Friday, June 22, 2012

WRITER’S PILGRIMAGE


Each time we travel to Asheville, North Carolina, where the artistic life abounds, I feel as though I'm  on a writer’s pilgrimage because I inevitably end up visiting the homes of deceased writers. This week, I again stayed at a hotel next door to “The Old Kentucky Home,” the Asheville home in which American author Thomas Wolfe grew up. I toured it for the fourth time! During this tour, I learned more about the 1998 fire that destroyed much of the large yellow frame home that provided the characters and background for Wolfe’s Look Homeward Angel, and I purchased a video that showcased the six-year restoration, which cost $2.4 million dollars. Right now, the home needs a new coat of paint, and I put a small donation in a box reserved for the $35,000 needed to provide several coats of yellow paint.

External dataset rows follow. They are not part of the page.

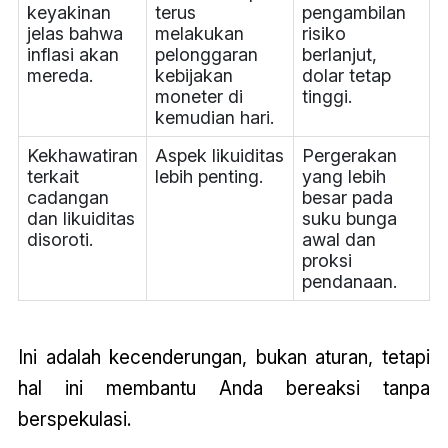
keyakinan
terus
pengambilan
jelas bahwa
melakukan
risiko
inflasi akan
pelonggaran
berlanjut,
mereda.
kebijakan
dolar tetap
moneter di
tinggi.
kemudian hari.
Kekhawatiran
Aspek likuiditas
Pergerakan
terkait
lebih penting.
yang lebih
cadangan
besar pada
dan likuiditas
suku bunga
disoroti.
awal dan
proksi
pendanaan.
Ini adalah kecenderungan, bukan aturan, tetapi
hal ini membantu Anda bereaksi tanpa
berspekulasi.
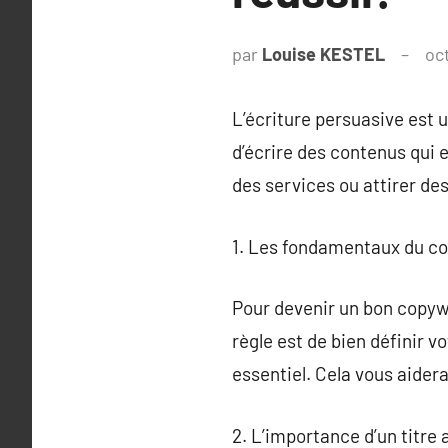
par
Louise KESTEL
oc
L’écriture persuasive est u
d’écrire des contenus qui 
des services ou attirer des
1. Les fondamentaux du co
Pour devenir un bon copyw
règle est de bien définir v
essentiel. Cela vous aider
2. L’importance d’un titre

Thomas Wolfe’s mother, Julia Wolfe, cashed in on the real estate boom of the early 1900’s in the “Land of the Sky,” as Asheville was then called and bought the sprawling yellow house, described as “Queen Anne architecture," in 1906. She left W.O. Wolfe, her husband, in his home on nearby Woodfin Street and took her youngest son, Tom, with her to the Old Kentucky Home on Spruce St. Thomas Wolfe disliked living in the home because Julia made it into a boarding house, eventually expanding it to include 18 sleeping rooms, and Wolfe had to move from room to room almost nightly to accommodate strangers who lodged at The Old Kentucky Home. Wolfe later described himself as a “vagabond since I was seven – with two roofs and no home.” He escaped the boarding house and Asheville to attend the University of North Carolina and under the tutelage of Edwin Greenlaw, an English professor at the university (actually my distant cousin), he began writing apace, later developing a passion for playwriting.

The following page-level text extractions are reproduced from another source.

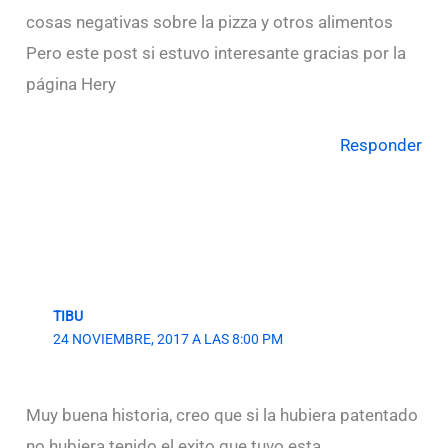
cosas negativas sobre la pizza y otros alimentos
Pero este post si estuvo interesante gracias por la
página Hery
Responder
TIBU
24 NOVIEMBRE, 2017 A LAS 8:00 PM
Muy buena historia, creo que si la hubiera patentado
no hubiera tenido el exito que tuvo esta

After attending Harvard, Wolfe taught a few years at New York University, then traveled to London where he wrote most of his bulky novel, Look Homeward Angel. After enraging the townspeople of Asheville with his thinly-disguised autobiographical novel that contained more than 200 local characters, he stayed away from Asheville for eight years until the furor died out, quipping that “You can’t go home again but there are other places and you can go there.”

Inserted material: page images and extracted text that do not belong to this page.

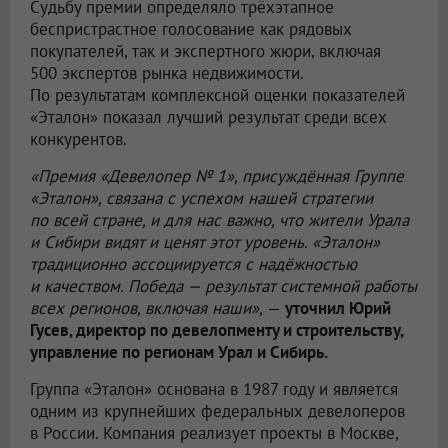
Судьбу премии определяло трёхэтапное
беспристрастное голосование как рядовых
покупателей, так и экспертного жюри, включая
500 экспертов рынка недвижимости.
По результатам комплексной оценки показателей
«Эталон» показал лучший результат среди всех
конкурентов.
«Премия «Девелопер № 1», присуждённая Группе
«Эталон», связана с успехом нашей стратегии
по всей стране, и для нас важно, что жители Урала
и Сибири видят и ценят этот уровень. «Эталон»
традиционно ассоциируется с надёжностью
и качеством. Победа — результат системной работы
всех регионов, включая наши»,
—
уточнил Юрий
Гусев, директор по девелопменту и строительству,
управление по регионам Урал и Сибирь.
Группа «Эталон» основана в 1987 году и является
одним из крупнейших федеральных девелоперов
в России. Компания реализует проекты в Москве,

On the same day as the visit to Wolfe’s boyhood home, we traveled south, arriving in Flat Rock, North Carolina to tour “Connemara,” the farm to which Carl Sandburg moved when he was 67. Carl Sandburg, poet, biographer, author of American folk tales, and collector of folk songs, completed more than one-third of his works while living at Connemara atop Glassy Mountain. He had moved there to find the seclusion necessary for writing, as well as to have ample pastureland for Mrs. Sandburg’s goat herd. At this writer’s retreat, Sandburg spent most of the night writing and slept late, but he ate dinner with his large family and recited from his writings at the dinner table, his youngest children restlessly enduring sonorous recitations for sometimes an hour.
Connemara was a large home filled with Sandburg’s library of 14,000 books and old periodicals (he subscribed to over fifty periodicals). The Carl Sandburg Home National Historic Site has the distinction of being the first park to honor a poet. Connemara sits at the top of a 0.3 mile trail and climbs 100 feet – the height of a ten-story building – and I was winded when we finally reached the summit. Goats still inhabit the area and are relatives of Lilian Sandburg’s original herd. They are Toggenburgs, Saanens, and Nubians, and children who visit with their parents are allowed to make friends with them. At one time, Lilian Sandburg’s goats numbered over 200, and helpers milked 50-80 does twice a day. Mrs. Sandburg gained fame for her dairy goats and for her work improving the herd’s bloodlines and production of milk. Her goat milk and cheese were sold throughout North Carolina.
I was impressed with the video of an interview between Edward Murrow and Carl Sandburg and came away pondering Sandburg’s answer to the question: “What is the worst word in the English language?” Sandburg promptly replied: “Exclusive.” Sandburg’s answer reflects his life as a lecturer who deplored the exploitation of workers and child labor. He also received honors from the NAACP for coverage of the 1919 Chicago race riots and worked to achieve social justice, and garnered the Pulitzer Prize in History in 1940 and in Poetry in 1951.
The last night in Asheville ended on a real “hoop-la,” an event in a downtown Asheville park where hula hoopers, ages three to sixty, danced to T.O.U.C.H. Samadi, an electronic trance dance experience that is popular with those in a program called “Asheville Hoops.” Hoop dancing is touted as a way to exercise and relax emotionally, and the movement to electronic music supposedly transports the hula hoopers to a fourth level of consciousness. The young man in the foreground of Vickie Sullivan's video seemed to be a good example of one who had reached this level.